Translated Article: Reporters Without Borders protest against planned Criminalization of Tor Servers
[Note: netzpolitik.org is a German news portal covering the impact of a networked world on society and digital rights. They rely on donations and welcome your support. We translated this article for them, because we both like their work and use Tor on a daily basis.]
With the new IT security law Interior Minister Horst Seehofer wants to criminalize the Tor network. That hurts the freedom of the press and the protection of sources. Opposition and Reporters Without Borders protest sharply against the plan.
With the IT Security Act 2.0 the Federal Ministry of the Interior is planning to criminalize the operation of Tor servers. According to the draft, the person who “offers an internet-based service whose access and accessibility is limited by special technical precautions and whose purpose or activity is geared towards facilitating or encouraging the commission of [certain] illegal acts shall in future be liable to prosecution”. But this definition is very broad and jeopardizes anonymizing infrastructures in general.
“An internet-based service then provides, for example, who operates a node of the Tor network,” says Prof. Dr. Matthias Bäcker, Professor of Public Law and Information Law at the Johannes Gutenberg University Mainz. He criticizes the bill as a dangerously broad regulation whose practical use is doubtful.
It is also important to note that Tor makes socially desirable activities, such as journalism, possible, said Bäcker in a guest article on netzpolitik.org.
Important for journalism
Now Reporters Without Borders is also protesting against the planned criminalization of infrastructures that allow anonymisation. “We defend ourself against the criminalization of our campaign for anonymity on the Internet. Just because we operate Tor nodes, we are not criminal, ” says Christian Mihr, CEO of the Press Freedom Organization.
Reporters Without Borders supports the Tor network with two servers to allow journalists to circumvent censorship.
“In our digital security training sessions, we see daily how important a VPN or the Tor Browser has become for the work of journalists.

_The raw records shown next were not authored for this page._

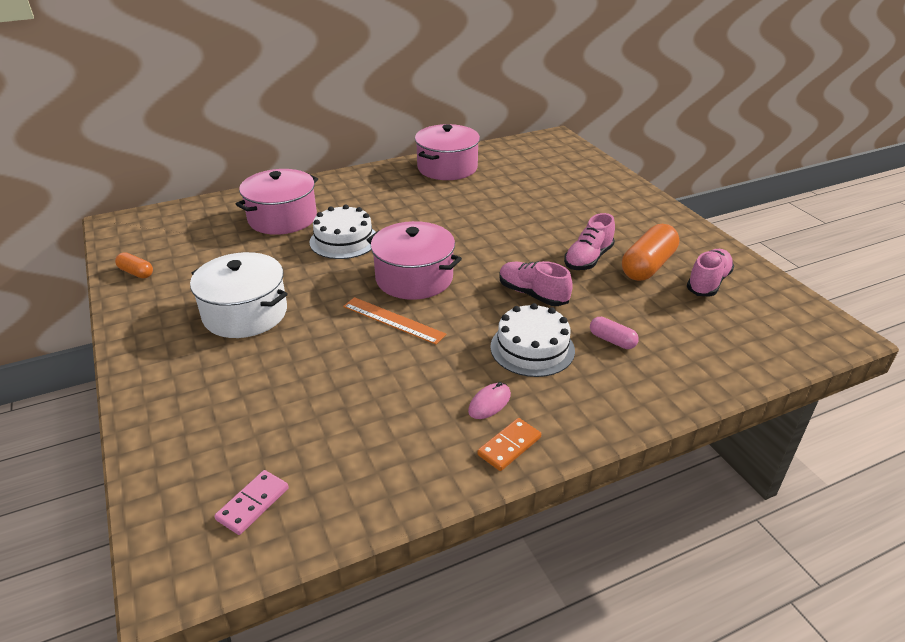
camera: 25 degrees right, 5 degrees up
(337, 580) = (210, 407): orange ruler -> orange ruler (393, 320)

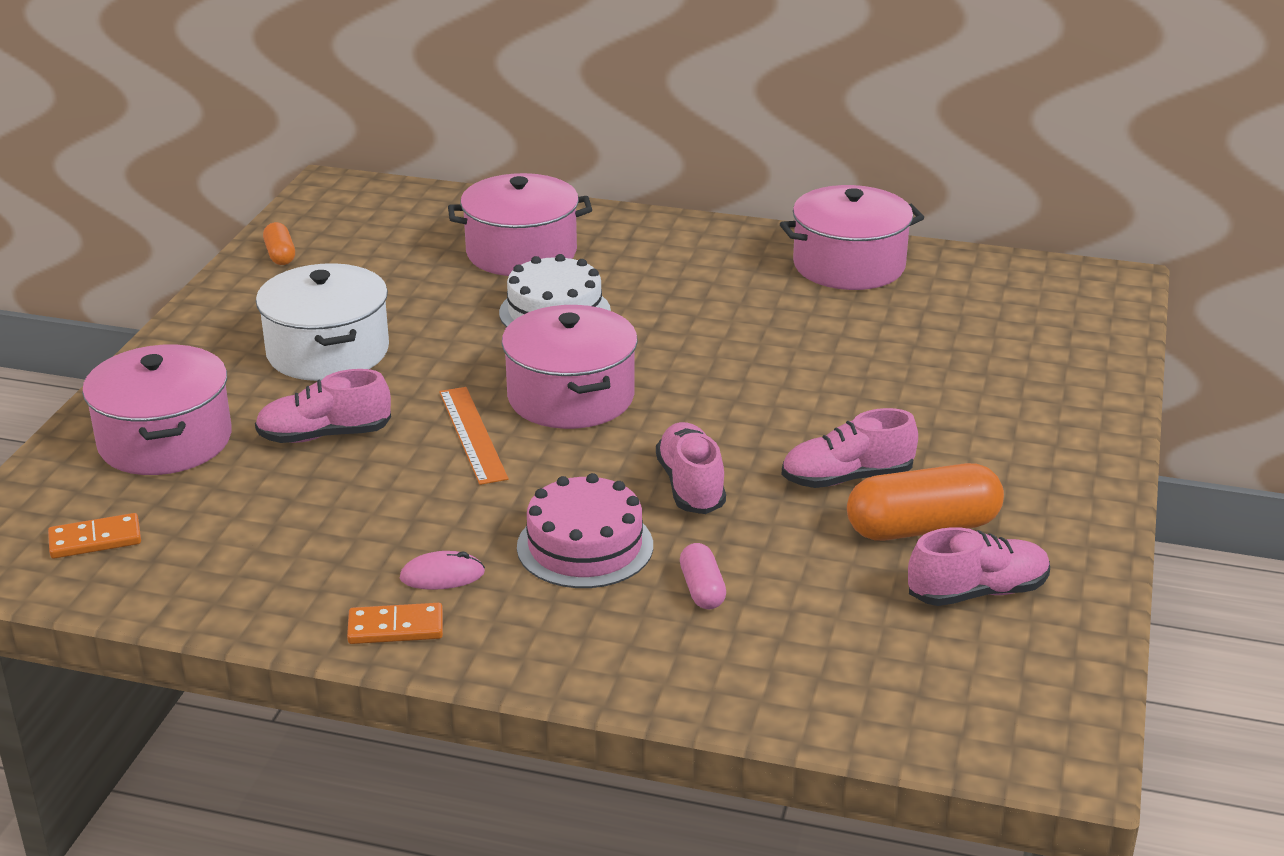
camera: 40 degrees right, 5 degrees down
(212, 414) = (165, 440): none -> pink pot
(253, 504) = (95, 540): pink domino -> orange domino
(311, 361) = (324, 435): none -> pink shoe
(532, 348) = (585, 546): white cake -> pink cake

In the age of increasing surveillance such offers should be strengthened rather than criminalized.”
One third of the traffic goes through Germany
In the case of the Tor network it’s particularly critical that about 30 percent of network traffic is run on German servers and about 1,300 nodes are registered. Thus the anonymization network is heavily dependent on German legislation and could be weakened by the tightening in its entirety.
According to Reporters Without Borders, numerous operators inside the Tor infrastructure are already anxious. In addition, the new law also allows investigation against revelation platforms such as Wikileaks.
Reporters Without Borders, together with the association Zwiebelfreunde, one of the largest operators of anonymisation infrastructures worldwide, has published a statement on the topic. The authors of the opinion recommend rejecting both the plans of the Ministry of the Interior and the Federal Council immediately, especially as the alleged loopholes in penal law would not exist anyway.
Instead, the authors recommend a personal and technical increase in police for effective prosecution, especially in the area of trained IT professionals. To this end, the existing cybercrime law enforcement agencies should also be strengthened.
Heavy attack on press freedom
Katja Kipping, leader of the Left Party, also emphasizes to netzpolitik.org Germany’s important role in the worldwide Tor network: “If Seehofer’s initiative attacks this commitment, this would have serious consequences for the anonymisation network. That, in turn, would be a serious attack on press relations in many regions of the world where journalists lives are in constant danger.”
Besides protecting one’s own life, protecting sources is an essential part of the work of journalists throughout the world. “An attack on the anonymization network is thus an attack on press freedom. That also whistleblowers come under heavy pressure again, must hardly be mentioned at this point.”
Green interior and network expert Konstantin von Notz says, “We certainly need to make law enforcement more effective, but criminalizing Tor servers and rejecting anonymity is definitely the wrong way!”